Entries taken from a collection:
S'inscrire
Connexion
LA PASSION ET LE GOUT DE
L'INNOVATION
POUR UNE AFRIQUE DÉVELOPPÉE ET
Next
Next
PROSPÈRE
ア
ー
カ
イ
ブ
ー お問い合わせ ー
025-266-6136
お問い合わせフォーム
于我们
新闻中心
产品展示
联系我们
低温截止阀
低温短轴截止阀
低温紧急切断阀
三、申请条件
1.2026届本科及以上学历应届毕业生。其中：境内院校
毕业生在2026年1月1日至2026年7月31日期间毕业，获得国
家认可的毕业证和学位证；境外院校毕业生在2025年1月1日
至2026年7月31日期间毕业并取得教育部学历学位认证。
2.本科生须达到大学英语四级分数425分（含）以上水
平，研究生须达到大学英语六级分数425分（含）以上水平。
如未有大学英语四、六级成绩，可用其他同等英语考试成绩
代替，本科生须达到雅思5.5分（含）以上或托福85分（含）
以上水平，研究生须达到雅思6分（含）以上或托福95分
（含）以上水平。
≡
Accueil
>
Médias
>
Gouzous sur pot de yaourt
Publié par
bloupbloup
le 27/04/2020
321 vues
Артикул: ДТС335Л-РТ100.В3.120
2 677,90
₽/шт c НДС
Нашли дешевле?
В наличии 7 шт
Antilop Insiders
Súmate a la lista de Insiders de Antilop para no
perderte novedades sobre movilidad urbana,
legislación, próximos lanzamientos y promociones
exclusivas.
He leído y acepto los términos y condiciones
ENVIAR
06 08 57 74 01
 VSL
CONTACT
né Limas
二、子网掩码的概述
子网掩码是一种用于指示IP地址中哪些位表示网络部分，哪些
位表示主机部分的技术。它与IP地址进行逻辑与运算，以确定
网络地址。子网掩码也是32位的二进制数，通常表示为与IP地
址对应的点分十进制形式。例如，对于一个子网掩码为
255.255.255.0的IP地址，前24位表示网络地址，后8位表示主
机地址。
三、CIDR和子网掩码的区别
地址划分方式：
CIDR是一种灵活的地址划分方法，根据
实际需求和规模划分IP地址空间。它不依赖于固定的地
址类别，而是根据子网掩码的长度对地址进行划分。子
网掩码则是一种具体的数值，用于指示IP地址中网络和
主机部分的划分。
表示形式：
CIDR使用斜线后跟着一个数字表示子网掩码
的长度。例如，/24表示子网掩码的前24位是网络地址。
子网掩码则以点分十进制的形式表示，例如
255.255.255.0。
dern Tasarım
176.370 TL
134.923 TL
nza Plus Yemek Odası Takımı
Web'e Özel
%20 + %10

WORK INSTRUCTION: Make a verbatim copy of each record.

ANSWER TO THIS PROBLEM:
S'inscrire
Connexion
LA PASSION ET LE GOUT DE
L'INNOVATION
POUR UNE AFRIQUE DÉVELOPPÉE ET
Next
Next
PROSPÈRE
ア
ー
カ
イ
ブ
ー お問い合わせ ー
025-266-6136
お問い合わせフォーム
于我们
新闻中心
产品展示
联系我们
低温截止阀
低温短轴截止阀
低温紧急切断阀
三、申请条件
1.2026届本科及以上学历应届毕业生。其中：境内院校
毕业生在2026年1月1日至2026年7月31日期间毕业，获得国
家认可的毕业证和学位证；境外院校毕业生在2025年1月1日
至2026年7月31日期间毕业并取得教育部学历学位认证。
2.本科生须达到大学英语四级分数425分（含）以上水
平，研究生须达到大学英语六级分数425分（含）以上水平。
如未有大学英语四、六级成绩，可用其他同等英语考试成绩
代替，本科生须达到雅思5.5分（含）以上或托福85分（含）
以上水平，研究生须达到雅思6分（含）以上或托福95分
（含）以上水平。
≡
Accueil
>
Médias
>
Gouzous sur pot de yaourt
Publié par
bloupbloup
le 27/04/2020
321 vues
Артикул: ДТС335Л-РТ100.В3.120
2 677,90
₽/шт c НДС
Нашли дешевле?
В наличии 7 шт
Antilop Insiders
Súmate a la lista de Insiders de Antilop para no
perderte novedades sobre movilidad urbana,
legislación, próximos lanzamientos y promociones
exclusivas.
He leído y acepto los términos y condiciones
ENVIAR
06 08 57 74 01
 VSL
CONTACT
né Limas
二、子网掩码的概述
子网掩码是一种用于指示IP地址中哪些位表示网络部分，哪些
位表示主机部分的技术。它与IP地址进行逻辑与运算，以确定
网络地址。子网掩码也是32位的二进制数，通常表示为与IP地
址对应的点分十进制形式。例如，对于一个子网掩码为
255.255.255.0的IP地址，前24位表示网络地址，后8位表示主
机地址。
三、CIDR和子网掩码的区别
地址划分方式：
CIDR是一种灵活的地址划分方法，根据
实际需求和规模划分IP地址空间。它不依赖于固定的地
址类别，而是根据子网掩码的长度对地址进行划分。子
网掩码则是一种具体的数值，用于指示IP地址中网络和
主机部分的划分。
表示形式：
CIDR使用斜线后跟着一个数字表示子网掩码
的长度。例如，/24表示子网掩码的前24位是网络地址。
子网掩码则以点分十进制的形式表示，例如
255.255.255.0。
dern Tasarım
176.370 TL
134.923 TL
nza Plus Yemek Odası Takımı
Web'e Özel
%20 + %10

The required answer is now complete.